Not surprisingly, the Right’s reaction to last week’s ruling by the California Supreme Court in favor of equal marriage rights for gays and lesbians was swift and negative.
Former Rep. Ernest Istook, now of the Heritage Foundation, evoked Nazi metaphors to blame those who supported civil unions as a compromise: “By trying to appease homosexual rights activists, those who have refused to stand up for traditional marriage helped to create this court ruling. They are the Neville Chamberlains of the cultural wars.”
Barrett Duke of the Southern Baptist Convention's Ethics & Religious Liberty Commission said he was "saddened for the people of California" but "especially for the children of that state."
"The California Supreme Court ruling not only overruled the very clear will of the people, it also proposes to overrule God's design," Duke said. "These judges may think they know more about marriage than the rest of us, but I am confident they don't know more about marriage than God. Marriage is the union of one man and one woman. Children need that environment to give them their best chance to fulfill their great potential. That's not only my opinion and the opinion of most of the people in this country, it's God's opinion, and His opinion overrules the opinion of any judges.

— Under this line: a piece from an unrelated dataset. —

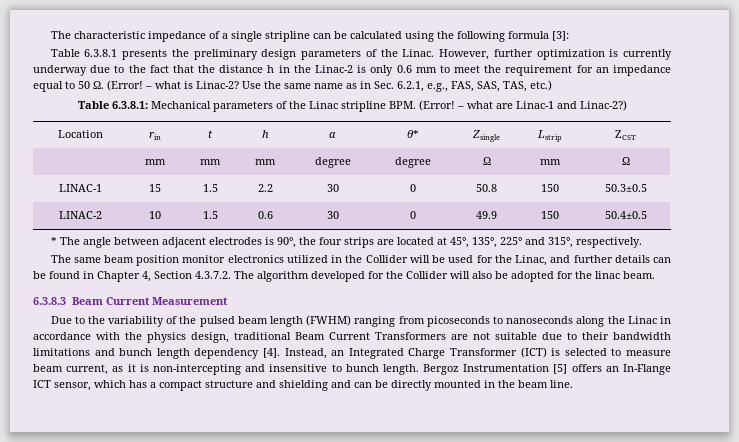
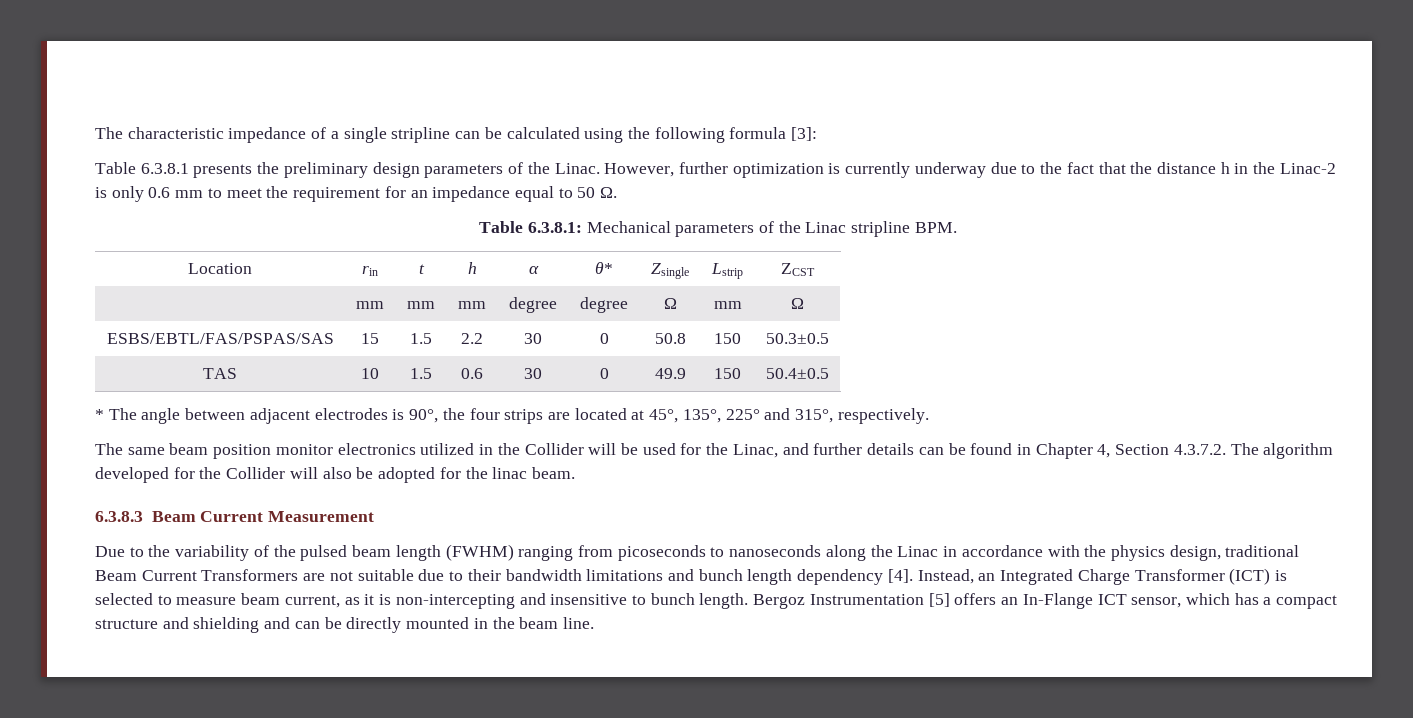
[107,80,552,92] (Error! – what is Linac-2? Use the same name as in Sec. 6.2.1, e.g., FAS, SAS, TAS, etc.) -> (618, 192) none
[418,100,627,111] (Error! – what are Linac-1 and Linac-2?) -> (957, 227) none
[58,184,102,192] LINAC-1 -> [106,333,334,344] ESBS/EBTL/FAS/PSPAS/SAS
[58,211,102,219] LINAC-2 -> [203,368,237,379] TAS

Indeed, the Right emphasized this “activist judges” angle; Gary Bauer, attacking the “four unelected robed radicals,” wrote:
It was an egregious exercise in judicial activism – of judges wielding raw political power to redefine our most basic values. But that is how the Left has succeeded. It cannot achieve its goals through the democratic process via the elected legislatures, so it ignores the people and goes to the courts, where it relies on political activists cloaked in black who answer to no one. The Left succeeds by using the most undemocratic methods possible.
Of course, Bauer may not realize that, while appointed at first, justices on California’s Supreme Court face voters at the next general election; each of the justices in the majority for this case has been retained by voters at least once. Bauer is probably aware, though, that the “elected legislature” in California passed marriage equality in 2005 and 2007, only to have it vetoed both times by Republican Gov. Arnold Schwarzenegger.
Nevertheless, right-wing activists hoped the decision would energize opponents of gay rights into action. “The good news is that I believe this will re-ignite the debate over a federal constitutional amendment,” according to Concerned Women for America’s Matt Barber. Jan LaRue called on Californians to recall members of the state’s Supreme Court in the way they recalled the governor several years ago. “Are you going to sit by and do nothing while four black-robed despots take away your right to govern yourselves?”
Meanwhile, the effort to put on a constitutional amendment to ban gay marriage on the California ballot continues—now, apparently, with more funding.
And, in spite of a beleaguered GOP’s effort to keep a low profile on social wedge issues during this election cycle, the Right is hoping the decision will push John McCain to “speak out more strongly in support of defining marriage as the union of one man and one woman,” as Peter Sprigg of the Family Research Council put it.